This Christmas has been a whirlwind of new sparkly, pink things. Not for me, but for the little girl in the household, who actually isn’t that little any more.
She is one of those people with a birthday very close to Christmas so we go through a very fast run of present buying from one event to another. She loves the excitement of having so many things together, but I find it hard 1) to be inspired so close together, 2) wondering how she will feel when she is older when she’ll want the two things further apart, as I have to say to her you can’t have anything else you’ve had your quota for the year.
This is partly driven by me being a June person. I’m used to having a good gap between the two so I have to keep reminding myself she doesn’t know any different. And also it’s not totally my fault as she was early!
Anyway, this year has been all about LOL Surprise dolls. For those of you have not experienced them, they are the “Cabbage patch doll” of this year, but without the fighting at the till. Why no fighting? Because you can get everything with a LOL on! Clothes, pants, drawing kits, hair bands, pens, games alongside the dolls themselves.
What is a LOL?
They stand about 6cms high and look like a combination of Betty Boop and a Manga comic. All big eyes and oversized head. They don’t do a lot but the fun comes from the opening. The creators have come up with a clever way to make you a) buy lots of them and b) keep you interested. They come wrapped up in a ball or other plastic container and you have to unwrap the layers, like pass the parcel. You don’t know what doll you are going to get inside and everything that comes with her is wrapped up in little packages. Each item, shoes, clothes, bag, is separately wrapped. It’s very clever as it builds the excitement not knowing what is in there and then constructing the little doll.

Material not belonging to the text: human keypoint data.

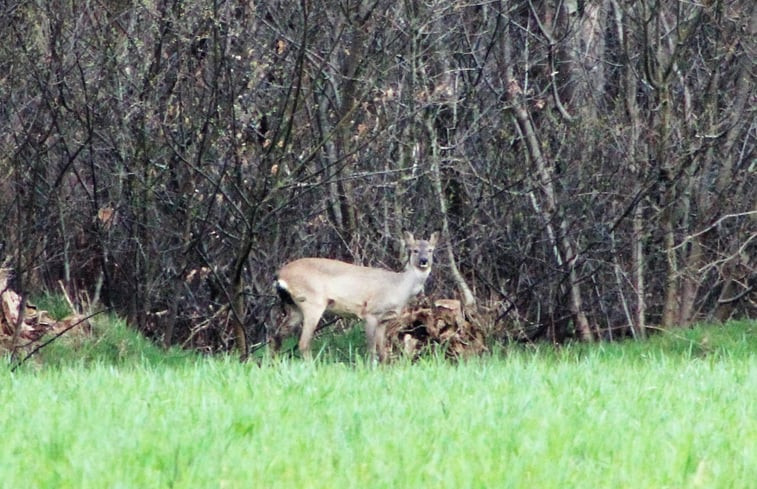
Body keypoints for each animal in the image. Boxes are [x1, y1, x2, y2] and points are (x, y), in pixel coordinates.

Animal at [270, 231, 438, 360]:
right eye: (414, 250)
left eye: (430, 250)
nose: (424, 261)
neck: (399, 287)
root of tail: (280, 275)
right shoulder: (370, 312)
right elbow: (371, 349)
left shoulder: (384, 319)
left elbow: (382, 351)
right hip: (312, 302)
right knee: (303, 343)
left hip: (294, 307)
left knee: (277, 336)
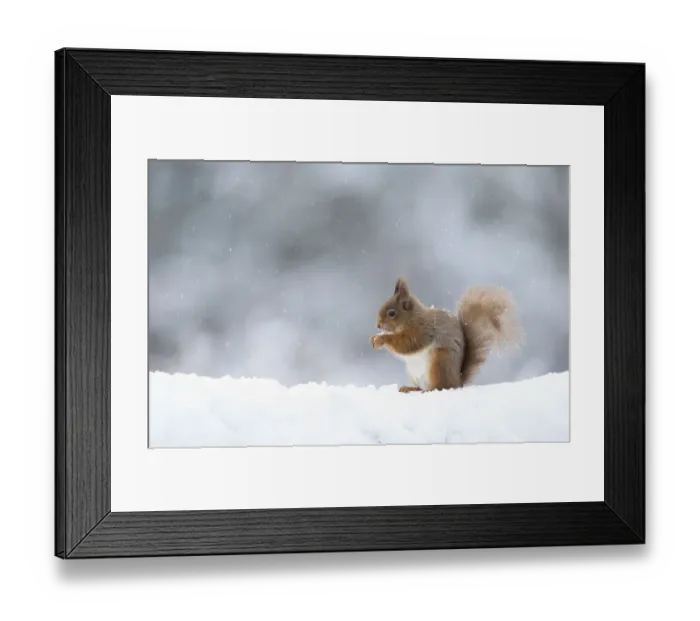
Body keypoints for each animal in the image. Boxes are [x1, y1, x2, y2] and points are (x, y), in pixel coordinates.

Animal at [370, 277, 523, 393]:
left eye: (391, 313)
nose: (378, 325)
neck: (412, 318)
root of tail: (457, 382)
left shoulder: (422, 330)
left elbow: (407, 344)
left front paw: (381, 339)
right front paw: (373, 339)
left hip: (439, 362)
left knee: (440, 387)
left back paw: (428, 390)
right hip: (414, 372)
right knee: (421, 387)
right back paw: (410, 388)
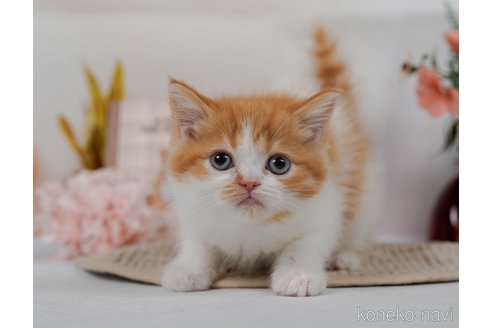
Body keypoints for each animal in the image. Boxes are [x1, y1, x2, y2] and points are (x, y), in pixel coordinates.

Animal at [160, 27, 372, 298]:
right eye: (220, 160)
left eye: (279, 164)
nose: (249, 183)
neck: (249, 227)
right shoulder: (192, 209)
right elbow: (198, 243)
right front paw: (187, 269)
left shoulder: (325, 208)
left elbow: (304, 244)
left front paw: (298, 276)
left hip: (364, 196)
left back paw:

I have to say I get just as excited as her in the process, wondering what we are going to get, and I don’t even know what most of them are called though she seems to.
There are 100’s of dolls to collect, they keep bringing out new versions and types – glitter series, winter disco, OMG. So you want to keep adding to your collection. My daughter has about 12 of them, this is a small number compared to some of the children you see and hear, and at £10 plus a go that’s a lot of money.
As my sister in law said the other day, “I wish I’d come up with the idea”. They have taken the world by storm, seemingly by using YouTube as their platform for delivery. I’ve never seen an advert anywhere for them but my daughter found them on YouTube by watching the ‘unboxing’ videos. This has become a big thing, vloggers opening things they are sent to promote. Because of the format of the LOL they are perfect for this, and they have kids and adults drowning in excitement ready to open their next surprise. I know some kids have become rich with ‘unboxing’ and their parents posting the videos.
I have to say I think the dolls are harmless fun, as long as you don’t get pulled into buying them all. It’s not like sticker books where you bought a pack of stickers for a few pence and then swapped duplicates with your friends, you could spend thousands to get a full set with these. In that case, it’s all about control from the parents. But I do think that the world of marketing has changed so dramatically and this is a very clever use of the new media out there. I’d just like to know how to transfer that into bookselling.